**SELECTED TEXT**
[Begin]

The Jeffersonian interpretation of the Constitution, based on actual
historical reality as opposed to the lies, myths and superstitions
of Hamilton, Marshall and Story, was more popular in the South.
(Perhaps the best exposition of this tradition is St. George Tucker’s
A View of the Constitution of the United States.)
The
Jeffersonian interpretation of the Constitution was all but wiped
out by Lincoln’s war, after which Hamiltonian hegemony prevailed
for decades. Slowly but surely, virtually all vestiges of Jefferson’s
strict constructionism were swept away so that by the 1930s the
"principles of nationalism and broad construction expounded
by Hamilton and his disciples" finally monopolized constitutional
law in America, wrote Rossiter. Between 1937 and 1995, not a single
federal law was ruled unconstitutional by the U.S. Supreme Court.

[End]

**PARTS OF THE EXERCISE**
1. Quote the passage on constitutional interpretation, starting with "The Jeffersonian interpretation" and going on through "the United States.)".
2. Answer these questions from the passage on constitutional interpretation:
(a) Which work is named as perhaps the best exposition of the Jeffersonian tradition?
(b) By which decade had Hamiltonian principles monopolized constitutional law in America?
(c) During which span of years did the U.S. Supreme Court rule no federal law unconstitutional?
3. Summarize the passage on constitutional interpretation in two sentences.
The entries that come after this text are drawn from a separate source.

**INFORMATION PROVIDED**
[Begin]

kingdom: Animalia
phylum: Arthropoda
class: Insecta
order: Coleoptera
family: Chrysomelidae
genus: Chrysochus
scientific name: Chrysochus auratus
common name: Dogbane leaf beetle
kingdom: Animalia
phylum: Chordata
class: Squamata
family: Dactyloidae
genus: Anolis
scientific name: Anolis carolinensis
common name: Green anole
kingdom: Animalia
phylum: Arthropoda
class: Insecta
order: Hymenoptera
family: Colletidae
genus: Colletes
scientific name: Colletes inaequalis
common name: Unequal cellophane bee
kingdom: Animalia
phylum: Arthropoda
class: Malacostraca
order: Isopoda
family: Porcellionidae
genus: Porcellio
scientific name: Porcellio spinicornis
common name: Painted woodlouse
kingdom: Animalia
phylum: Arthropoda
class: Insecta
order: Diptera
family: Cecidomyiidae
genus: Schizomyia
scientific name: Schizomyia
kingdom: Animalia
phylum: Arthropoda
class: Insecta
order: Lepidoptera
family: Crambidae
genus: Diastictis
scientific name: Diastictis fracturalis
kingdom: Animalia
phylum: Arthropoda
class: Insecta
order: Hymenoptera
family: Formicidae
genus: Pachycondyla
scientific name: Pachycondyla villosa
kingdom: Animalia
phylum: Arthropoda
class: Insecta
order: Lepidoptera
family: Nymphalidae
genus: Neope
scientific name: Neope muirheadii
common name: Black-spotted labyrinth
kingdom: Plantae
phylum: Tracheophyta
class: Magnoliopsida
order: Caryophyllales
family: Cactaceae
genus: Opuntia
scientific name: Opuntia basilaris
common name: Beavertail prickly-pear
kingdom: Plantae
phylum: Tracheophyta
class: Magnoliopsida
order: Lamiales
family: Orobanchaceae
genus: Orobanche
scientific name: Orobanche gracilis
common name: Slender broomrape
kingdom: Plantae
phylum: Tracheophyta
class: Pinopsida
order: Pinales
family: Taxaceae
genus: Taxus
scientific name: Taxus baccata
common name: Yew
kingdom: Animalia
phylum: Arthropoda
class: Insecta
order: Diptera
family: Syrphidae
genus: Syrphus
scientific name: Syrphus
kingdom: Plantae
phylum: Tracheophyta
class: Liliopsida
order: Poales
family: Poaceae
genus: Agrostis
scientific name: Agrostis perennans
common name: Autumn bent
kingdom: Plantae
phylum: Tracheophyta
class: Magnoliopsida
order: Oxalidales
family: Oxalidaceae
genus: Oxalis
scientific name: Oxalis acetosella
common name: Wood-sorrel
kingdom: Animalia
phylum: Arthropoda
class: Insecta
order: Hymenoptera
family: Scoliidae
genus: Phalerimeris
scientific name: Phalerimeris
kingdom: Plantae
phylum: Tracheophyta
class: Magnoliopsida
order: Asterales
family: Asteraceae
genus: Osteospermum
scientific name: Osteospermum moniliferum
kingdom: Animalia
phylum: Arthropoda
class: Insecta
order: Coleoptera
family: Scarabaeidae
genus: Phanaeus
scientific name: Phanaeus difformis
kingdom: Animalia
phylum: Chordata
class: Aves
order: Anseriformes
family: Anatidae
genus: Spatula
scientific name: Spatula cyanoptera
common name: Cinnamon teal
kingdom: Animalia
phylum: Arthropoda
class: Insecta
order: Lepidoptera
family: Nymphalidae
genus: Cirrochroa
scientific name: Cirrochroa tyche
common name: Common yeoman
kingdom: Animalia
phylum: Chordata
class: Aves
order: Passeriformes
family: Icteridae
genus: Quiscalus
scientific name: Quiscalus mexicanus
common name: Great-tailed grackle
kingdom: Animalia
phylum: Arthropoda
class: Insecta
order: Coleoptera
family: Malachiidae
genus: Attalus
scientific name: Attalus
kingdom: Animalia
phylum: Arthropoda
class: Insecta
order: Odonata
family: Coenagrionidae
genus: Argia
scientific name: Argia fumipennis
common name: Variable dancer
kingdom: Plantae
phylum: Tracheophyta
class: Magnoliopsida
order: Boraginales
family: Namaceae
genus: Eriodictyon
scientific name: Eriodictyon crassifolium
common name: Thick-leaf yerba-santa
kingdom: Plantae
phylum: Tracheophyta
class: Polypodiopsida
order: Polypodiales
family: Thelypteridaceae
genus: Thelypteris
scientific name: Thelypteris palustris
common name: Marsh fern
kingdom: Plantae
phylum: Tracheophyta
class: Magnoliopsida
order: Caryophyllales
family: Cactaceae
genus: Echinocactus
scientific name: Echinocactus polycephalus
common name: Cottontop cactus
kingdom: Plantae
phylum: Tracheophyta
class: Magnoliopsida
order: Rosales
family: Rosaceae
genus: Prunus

[End]

**FINAL ANSWERS**
1.
The Jeffersonian interpretation of the Constitution, based on actual
historical reality as opposed to the lies, myths and superstitions
of Hamilton, Marshall and Story, was more popular in the South.
(Perhaps the best exposition of this tradition is St. George Tucker’s
A View of the Constitution of the United States.)

2.
(a) St. George Tucker's A View of the Constitution of the United States
(b) The 1930s
(c) Between 1937 and 1995

3. The Jeffersonian interpretation of the Constitution was more popular in the South but was all but wiped out by Lincoln's war, after which Hamiltonian hegemony prevailed for decades. According to Rossiter, Hamiltonian nationalism and broad construction monopolized American constitutional law by the 1930s, and from 1937 to 1995 the U.S. Supreme Court ruled no federal law unconstitutional.